-- Dataset extract start --

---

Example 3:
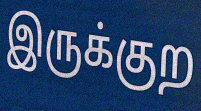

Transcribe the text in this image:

இருக்குற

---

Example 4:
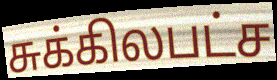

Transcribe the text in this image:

சுக்கிலபட்ச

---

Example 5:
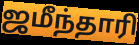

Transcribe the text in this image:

ஜமீந்தாரி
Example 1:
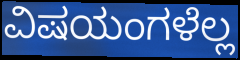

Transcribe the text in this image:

ವಿಷಯಂಗಳೆಲ್ಲ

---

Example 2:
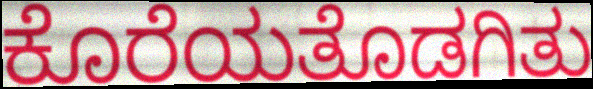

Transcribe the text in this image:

ಕೊರೆಯತೊಡಗಿತು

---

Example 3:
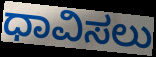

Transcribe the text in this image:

ಧಾವಿಸಲು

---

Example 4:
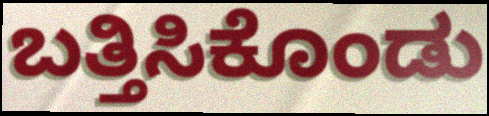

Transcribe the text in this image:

ಬತ್ತಿಸಿಕೊಂಡು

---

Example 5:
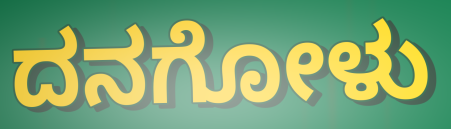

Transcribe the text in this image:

ದನಗೋಳು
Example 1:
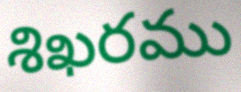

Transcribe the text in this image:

శిఖరము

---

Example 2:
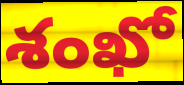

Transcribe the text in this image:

శంఖో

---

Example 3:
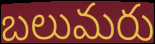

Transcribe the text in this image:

బలుమరు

-- Dataset extract end --

**Exercise goal**
Please quote the rows above from the very start through the line that contains "ಕೊರೆಯತೊಡಗಿತು", including that line. Leave the pictures out of your answer.

**Answer to this task**
---

Example 3:

Transcribe the text in this image:

இருக்குற

---

Example 4:

Transcribe the text in this image:

சுக்கிலபட்ச

---

Example 5:

Transcribe the text in this image:

ஜமீந்தாரி
Example 1:

Transcribe the text in this image:

ವಿಷಯಂಗಳೆಲ್ಲ

---

Example 2:

Transcribe the text in this image:

ಕೊರೆಯತೊಡಗಿತು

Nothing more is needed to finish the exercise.